Happy Thursday!  Since I have been eating vegetarian I've been trying new recipes.  This is a new one that I have never tried and it was so delicious even one of my best friends loved it!  I make a lot of roasted veggies through out the week that I can use them in different recipes...use as much or as little ingredients depending on the amount of food you are making.  If you have left overs use them the next day!  Here's the how to...

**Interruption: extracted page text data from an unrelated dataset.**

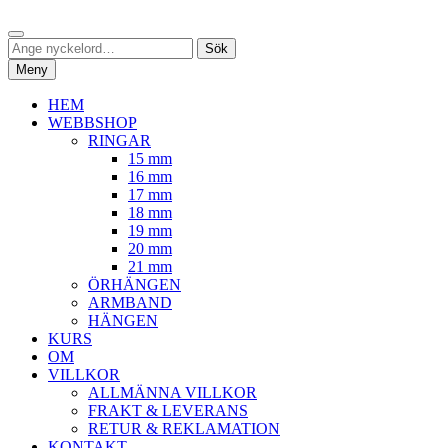
Hoppa
Sök
till
Sök
Sök
innehåll
efter:
Meny
HEM
WEBBSHOP
RINGAR
15 mm
16 mm
17 mm
18 mm
19 mm
20 mm
21 mm
ÖRHÄNGEN
ARMBAND
HÄNGEN
KURS
OM
VILLKOR
ALLMÄNNA VILLKOR
FRAKT & LEVERANS
RETUR & REKLAMATION
KONTAKT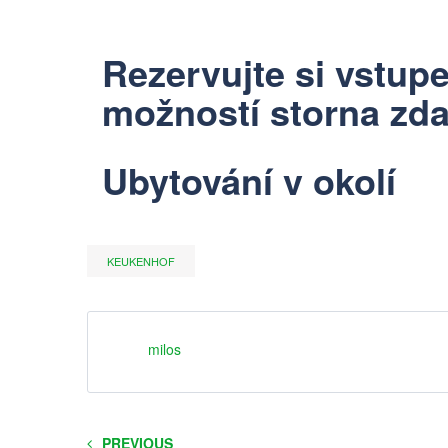
Rezervujte si vstup
možností storna zd
Ubytování v okolí
KEUKENHOF
milos
PREVIOUS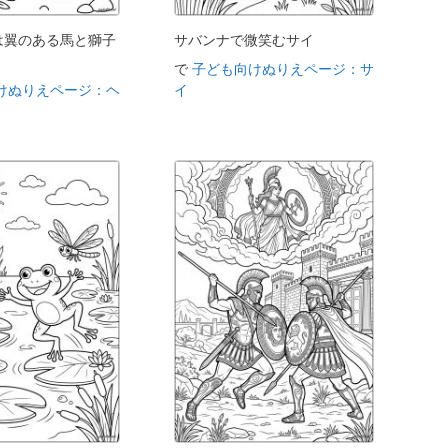
は翼のある馬と獅子
サバンナで微笑むサイ
で
子ども向けぬりえページ：サ
けぬりえページ：ヘ
イ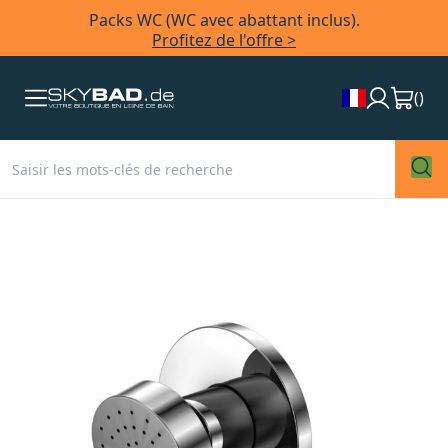
Packs WC (WC avec abattant inclus).
Profitez de l'offre >
(
)
Skip
to
the
end
of
the
images
gallery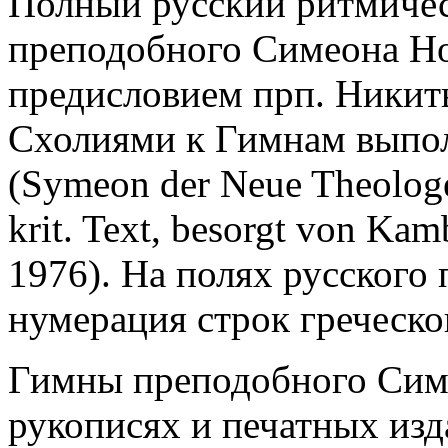
Полный русский ритмиче
преподобного Симеона Но
предисловием прп. Никит
Схолиями к Гимнам выпо
(Symeon der Neue Theolog
krit. Text, besorgt von Kam
1976). На полях русского
нумерация строк греческо
Гимны преподобного Симе
рукописях и печатных изд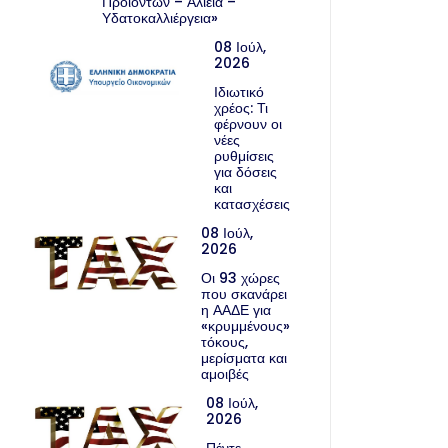
Προϊόντων – Αλιεία –
Υδατοκαλλιέργεια»
08 Ιούλ,
2026
Ιδιωτικό
χρέος: Τι
φέρνουν οι
νέες
ρυθμίσεις
για δόσεις
και
κατασχέσεις
08 Ιούλ,
2026
Οι 93 χώρες
που σκανάρει
η ΑΑΔΕ για
«κρυμμένους»
τόκους,
μερίσματα και
αμοιβές
08 Ιούλ,
2026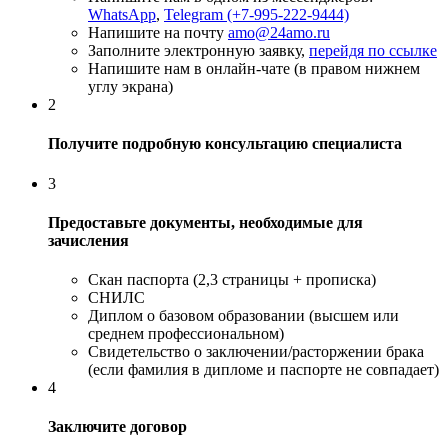
WhatsApp
,
Telegram (+7-995-222-9444)
Напишите на почту
amo@24amo.ru
Заполните электронную заявку,
перейдя по ссылке
Напишите нам в онлайн-чате (в правом нижнем
углу экрана)
2
Получите подробную консультацию специалиста
3
Предоставьте документы, необходимые для
зачисления
Скан паспорта (2,3 страницы + прописка)
СНИЛС
Диплом о базовом образовании (высшем или
среднем профессиональном)
Свидетельство о заключении/расторжении брака
(если фамилия в дипломе и паспорте не совпадает)
4
Заключите договор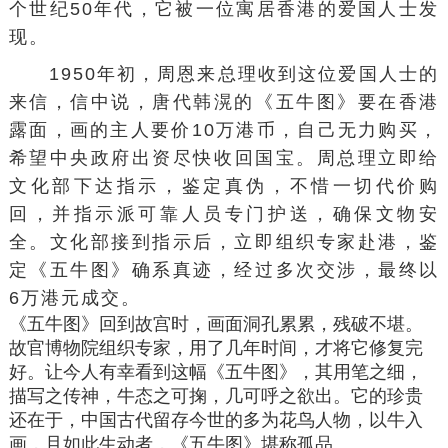
个世纪50年代，它被一位寓居香港的
爱国人士
发
现。
1950年初，周恩来总理收到这位爱国人士的
来信，信中说，唐代韩滉的《五牛图》要在香港
露面，画的主人
要价
10万
港币
，自己无力购买，
希望
中央政府
出资尽快收回国宝。周总理立即给
文化部下达指示，鉴定真伪，不惜一切代价购
回，并指示派可靠人员专门护送，确保文物安
全。文化部接到指示后，立即组织专家赴港，鉴
定《五牛图》确系真迹，经过多次交涉，最终以
6万港元成交。
《五牛图》回到故宫时，画面洞孔累累，残破不堪。
故官博物院组织专家，用了几年时间，才将它修复完
好。让今人有幸看到这幅《五牛图》，其用笔之细，
描写之传神，牛态之可掬，几可呼之欲出。它的珍贵
还在于，中国古代留存今世的多为花鸟人物，以牛入
画，且如此生动者，《五牛图》堪称
孤品
。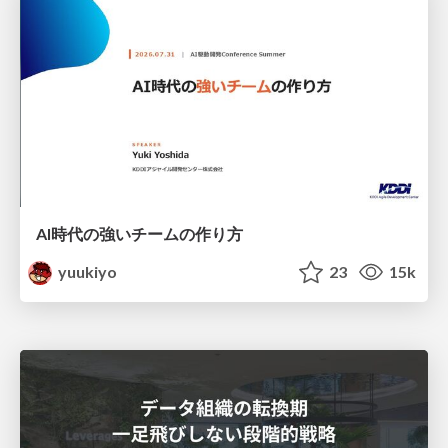
AI時代の強いチームの作り方
yuukiyo
23
15k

  • about 2 Tablespoons of Extra Virgin Olive Oil or Canola Oil
  • Asparagus (chopped into bite sized pieces)
  • Bell Peppers (Red, Orange, Yellow-chopped)
  • Mushrooms (Baby Portabella-chopped)
  • about 1/2 Cup of Shredded Cheese (use vegan or skimmed mozzarella for healthier versions-or you can top with bread crumbs instead of cheese)
  • about 1 cup of cooked Couscous (cook per packaged directions)
  • Regular Red Bell Peppers (halved length wise with stem, ribs & seeds removed
  • Kosher Salt (to taste)
  • Freshly Ground Pepper (to taste)

Preheat oven to 375 degrees.  On a cookie sheet place chopped asparagus, bell peppers & mushrooms.  Sprinkle with about 1-2 tablespoons of extra virgin olive oil or canola oil, sprinkle with kosher salt and freshly ground pepper.  Toss to coat all veggies.  Spread on cookie sheet evenly and bake for 15-20 mins tossing once half way through.

Once veggies are done, in a bowl, mix with pre cooked couscous.  Spoon your couscous veggie mixture in the red bell peppers that have been halved length wise.  Top with cheese or bread crumbs (both optional), place on cookie sheet or in baking dish & bake in oven at 350 degrees for 15-20 mins.
stuffed peppers with couscous & veggies
It's a pretty versatile recipe that you can add or omit any kind of veggies.  You can even use quinoa instead of couscous.